_TO DO_
Which lines in the data below contain the string "write", with uppercase and lowercase counting as different? Copy out every such line.

_INPUT MATERIAL_

** Begin **

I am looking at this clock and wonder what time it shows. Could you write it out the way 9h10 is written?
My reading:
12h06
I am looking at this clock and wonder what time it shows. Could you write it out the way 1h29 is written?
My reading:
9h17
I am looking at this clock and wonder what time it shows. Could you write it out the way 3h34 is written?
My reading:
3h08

** End **
** Begin **

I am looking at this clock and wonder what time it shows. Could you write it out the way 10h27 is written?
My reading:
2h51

** End **
** Begin **

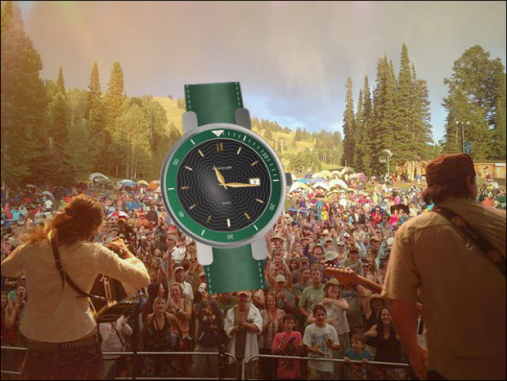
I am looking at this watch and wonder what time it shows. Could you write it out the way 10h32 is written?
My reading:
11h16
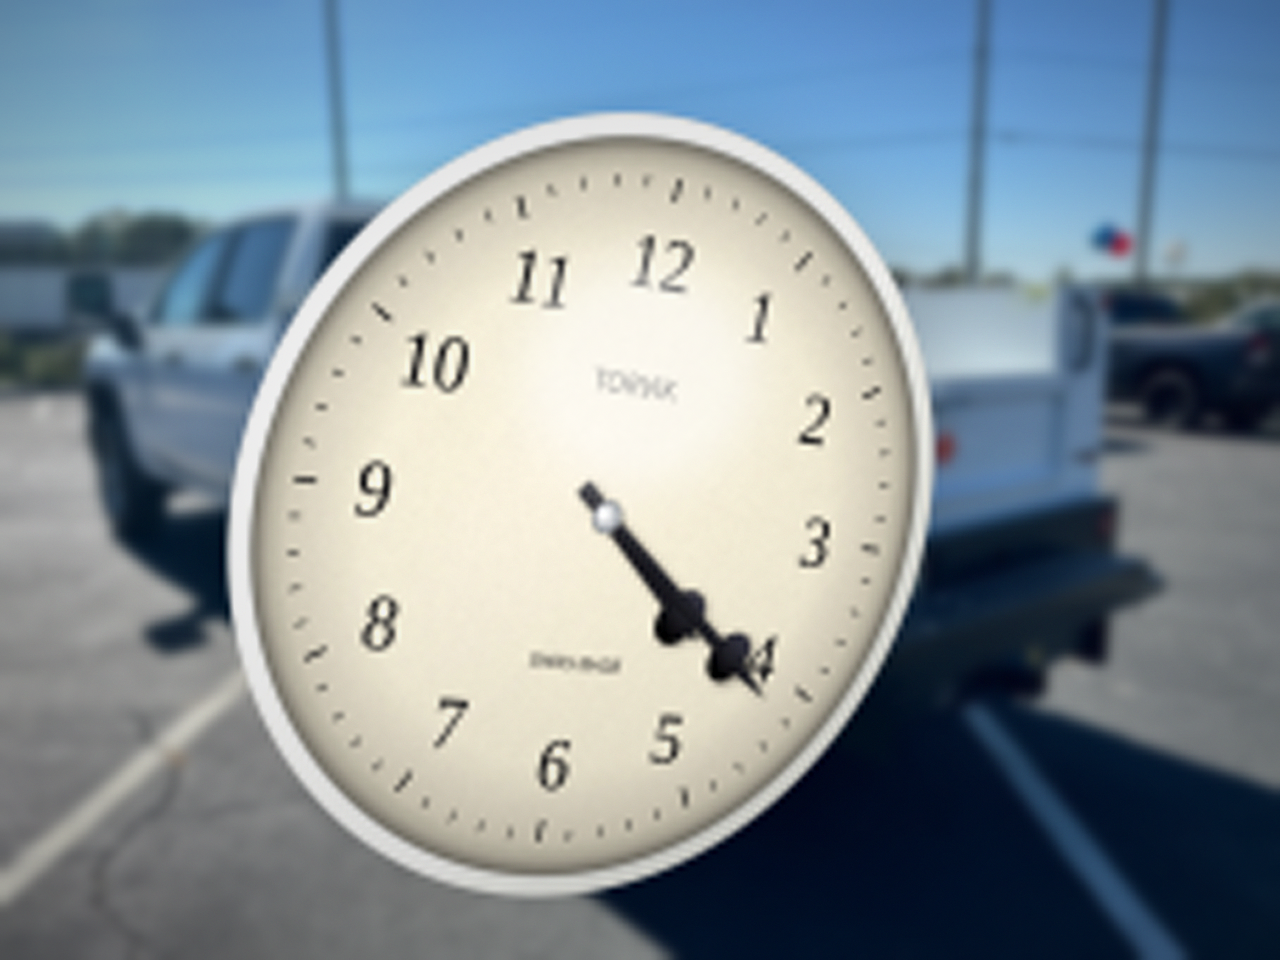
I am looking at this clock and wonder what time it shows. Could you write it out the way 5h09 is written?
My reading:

** End **

_COMPLETED EXERCISE_
I am looking at this clock and wonder what time it shows. Could you write it out the way 9h10 is written?
I am looking at this clock and wonder what time it shows. Could you write it out the way 1h29 is written?
I am looking at this clock and wonder what time it shows. Could you write it out the way 3h34 is written?
I am looking at this clock and wonder what time it shows. Could you write it out the way 10h27 is written?
I am looking at this watch and wonder what time it shows. Could you write it out the way 10h32 is written?
I am looking at this clock and wonder what time it shows. Could you write it out the way 5h09 is written?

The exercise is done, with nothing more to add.